Monday, March 09, 2020
Obscurity of the Day: Mortimer Mum
Gag cartoonist Bill Sakren had a string of syndication series that never really went much of anywhere in the 1950s and 60s, but long before that, in 1935, was his debut on newspaper comics pages. The young Sakren jumped into the deepest end of the pool, offering a pantomime daily feature called Mortimer Mum through the George Matthew Adams Service. Writing pantomime gags is tough, and doing six of them a week is a task not to be taken on lightly.
Sakren did a creditable job with this feature about an odd little man who gets into crazy situations, but Sakren's timing was incredibly bad. Mortimer Mum debuted on April 15 1935*, which put it in competition with two pantomime juggernauts, Henry and The Little King, both of which debuted in 1934 and caught fire right out of the gate.
Mortimer Mum limped along with a small client list until September 10 1938** when Sakren threw in the towel. The syndicate immediately began selling the strip in reprints, but that didn't last too long. I've found them running into 1940.
The normally reliably Ron Goulart says in his book The Funnies that this was a Sunday-only strip, but it was definitely a daily, and if there was a Sunday version, I haven't seen it.

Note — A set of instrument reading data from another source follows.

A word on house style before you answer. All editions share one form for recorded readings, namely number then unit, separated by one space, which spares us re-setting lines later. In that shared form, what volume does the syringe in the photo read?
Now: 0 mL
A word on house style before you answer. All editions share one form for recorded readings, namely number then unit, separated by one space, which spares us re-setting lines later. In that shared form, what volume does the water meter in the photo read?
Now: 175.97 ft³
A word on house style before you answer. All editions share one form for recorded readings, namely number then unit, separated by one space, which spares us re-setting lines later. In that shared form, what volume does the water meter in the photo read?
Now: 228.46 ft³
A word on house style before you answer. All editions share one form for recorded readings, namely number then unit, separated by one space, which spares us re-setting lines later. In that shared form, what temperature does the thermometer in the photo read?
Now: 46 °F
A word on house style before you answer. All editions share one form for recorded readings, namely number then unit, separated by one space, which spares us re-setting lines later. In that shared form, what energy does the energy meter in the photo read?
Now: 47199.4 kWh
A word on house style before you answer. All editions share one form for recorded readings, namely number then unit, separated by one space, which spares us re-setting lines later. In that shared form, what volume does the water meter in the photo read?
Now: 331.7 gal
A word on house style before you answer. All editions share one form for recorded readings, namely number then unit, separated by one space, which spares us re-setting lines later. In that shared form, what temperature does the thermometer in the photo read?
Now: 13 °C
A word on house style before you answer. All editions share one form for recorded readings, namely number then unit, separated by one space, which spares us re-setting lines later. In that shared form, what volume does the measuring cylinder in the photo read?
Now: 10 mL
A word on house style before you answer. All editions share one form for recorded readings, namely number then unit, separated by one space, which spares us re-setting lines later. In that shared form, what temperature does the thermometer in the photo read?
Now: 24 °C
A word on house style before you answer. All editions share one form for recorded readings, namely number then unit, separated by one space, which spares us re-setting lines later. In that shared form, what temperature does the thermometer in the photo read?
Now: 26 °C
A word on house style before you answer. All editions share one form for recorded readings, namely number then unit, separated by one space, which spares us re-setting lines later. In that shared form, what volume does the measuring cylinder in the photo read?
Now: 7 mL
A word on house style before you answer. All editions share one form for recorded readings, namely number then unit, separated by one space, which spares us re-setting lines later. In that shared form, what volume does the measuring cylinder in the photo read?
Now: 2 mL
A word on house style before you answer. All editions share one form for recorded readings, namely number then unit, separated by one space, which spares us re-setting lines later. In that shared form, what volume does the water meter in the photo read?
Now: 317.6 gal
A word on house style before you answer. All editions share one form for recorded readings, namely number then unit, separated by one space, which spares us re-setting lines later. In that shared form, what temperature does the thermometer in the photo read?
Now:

* Source: Boston Evening Transcript
** Source: Wilkes-Barre Times-Leader
It's hard to keep a strictly "silent" character going. Even Henry once let out a howl of pain from a Bee sting. (1935). Sakren came to depend on another character to carry the ball, that being "Gabby", a tall, loud-suited guy with glasses, sort of a Walter Catlett type, who did lots of talking.
I wonder if Mortimer Mum was the inspiration for "Mr.Mum" of later decades.